Event Tables after 5.0.2: Architecture and Benchmark

Overview

This vignette compares the current event table handling with the old event table in 5.0.2. The focus is the event table layer (rxEt), because that is where the branch makes its largest architectural change.

At a high level, the old 5.0.2 event table handling keeps more of the event table implementation in compiled code, especially for sequence/repeat style operations. The new architecture moves a large part of event table construction and manipulation into R, keeps the solver and event translation in C/C++, and uses a lazy, environment-backed rxEt object as a data-frame proxy that defers full materialization until it is needed. By contrast, main works much more like an actual realized data frame throughout the event-table workflow.

The comparison below reflects:

new event table handling (including recent ALTREP and homogeneous group integrations)
old event table handling (at commit c46571d84)

Architectural decisions on new event table structure

The branch makes five important design choices.
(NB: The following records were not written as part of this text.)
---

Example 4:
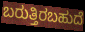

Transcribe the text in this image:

ಬರುತ್ತಿರಬಹುದೆ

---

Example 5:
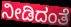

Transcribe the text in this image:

ನೀಡಿದಂತೆ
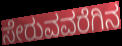
ಸೇರುವವರೆಗಿನ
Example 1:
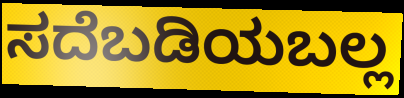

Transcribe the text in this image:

ಸದೆಬಡಿಯಬಲ್ಲ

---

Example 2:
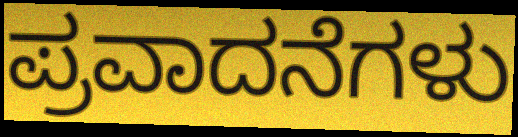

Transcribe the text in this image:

ಪ್ರವಾದನೆಗಳು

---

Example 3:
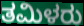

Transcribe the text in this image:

ತಮಿಳರು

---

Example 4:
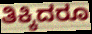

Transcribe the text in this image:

ತಿಕ್ಕಿದರೂ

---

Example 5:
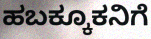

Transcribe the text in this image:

ಹಬಕ್ಕೂಕನಿಗೆ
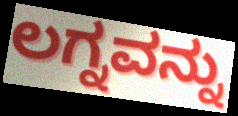
ಲಗ್ನವನ್ನು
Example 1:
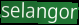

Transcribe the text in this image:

selangor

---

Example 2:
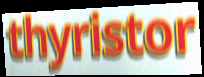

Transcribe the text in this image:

thyristor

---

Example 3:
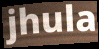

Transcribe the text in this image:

jhula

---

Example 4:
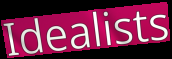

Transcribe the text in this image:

Idealists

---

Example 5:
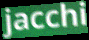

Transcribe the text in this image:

jacchi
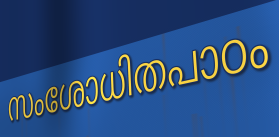
സംശോധിതപാഠം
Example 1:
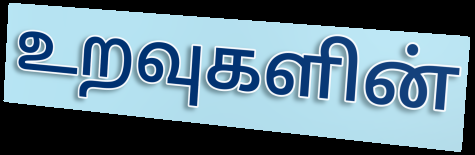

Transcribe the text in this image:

உறவுகளின்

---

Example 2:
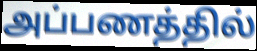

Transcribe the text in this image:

அப்பணத்தில்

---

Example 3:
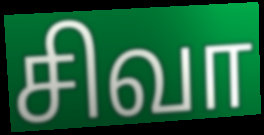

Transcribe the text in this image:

சிவா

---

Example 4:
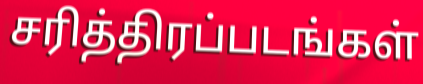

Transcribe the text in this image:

சரித்திரப்படங்கள்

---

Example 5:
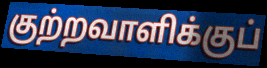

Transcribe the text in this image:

குற்றவாளிக்குப்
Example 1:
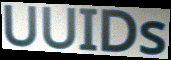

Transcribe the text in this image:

UUIDs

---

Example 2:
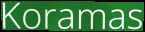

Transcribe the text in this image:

Koramas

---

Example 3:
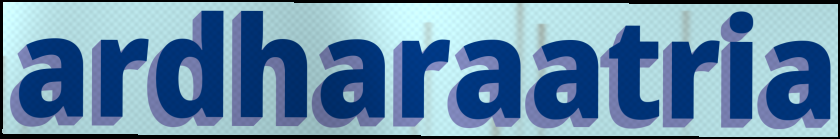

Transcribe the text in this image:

ardharaatria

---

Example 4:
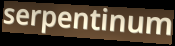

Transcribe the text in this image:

serpentinum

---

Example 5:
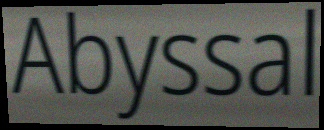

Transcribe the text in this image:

Abyssal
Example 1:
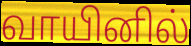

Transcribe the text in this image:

வாயினில்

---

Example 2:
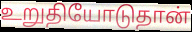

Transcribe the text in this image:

உறுதியோடுதான்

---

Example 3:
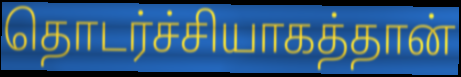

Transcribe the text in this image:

தொடர்ச்சியாகத்தான்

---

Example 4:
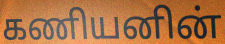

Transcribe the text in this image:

கணியனின்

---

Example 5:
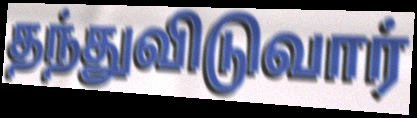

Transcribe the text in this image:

தந்துவிடுவார்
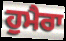
ਹੁਮੈਰਾ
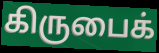
கிருபைக்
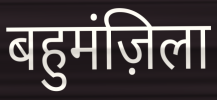
बहुमंज़िला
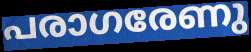
പരാഗരേണു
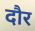
दौर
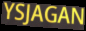
YSJAGAN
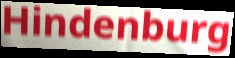
Hindenburg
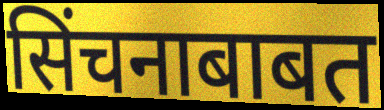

1. Pure-R event table construction

The public et() API remains the same, but much more of the work now happens in R:

et.default() resolves event-table arguments and compatibility aliases
.newRxEt() creates the new object
.etBuildMethods() attaches the attached backward compatible methods like $add.sampling().
.etExpandAddl() expands addl records in R
etSeq(), etRbind(), and etRep() are implemented in R instead of depending on the older exported Rcpp helpers

This reduces the amount of cross-language glue needed for ordinary event table authoring. For maintainability, these R-based methods are extracted into focused internal files: R/et-helpers.R, R/et-methods.R, R/etNew.R, and R/etVctrs.R.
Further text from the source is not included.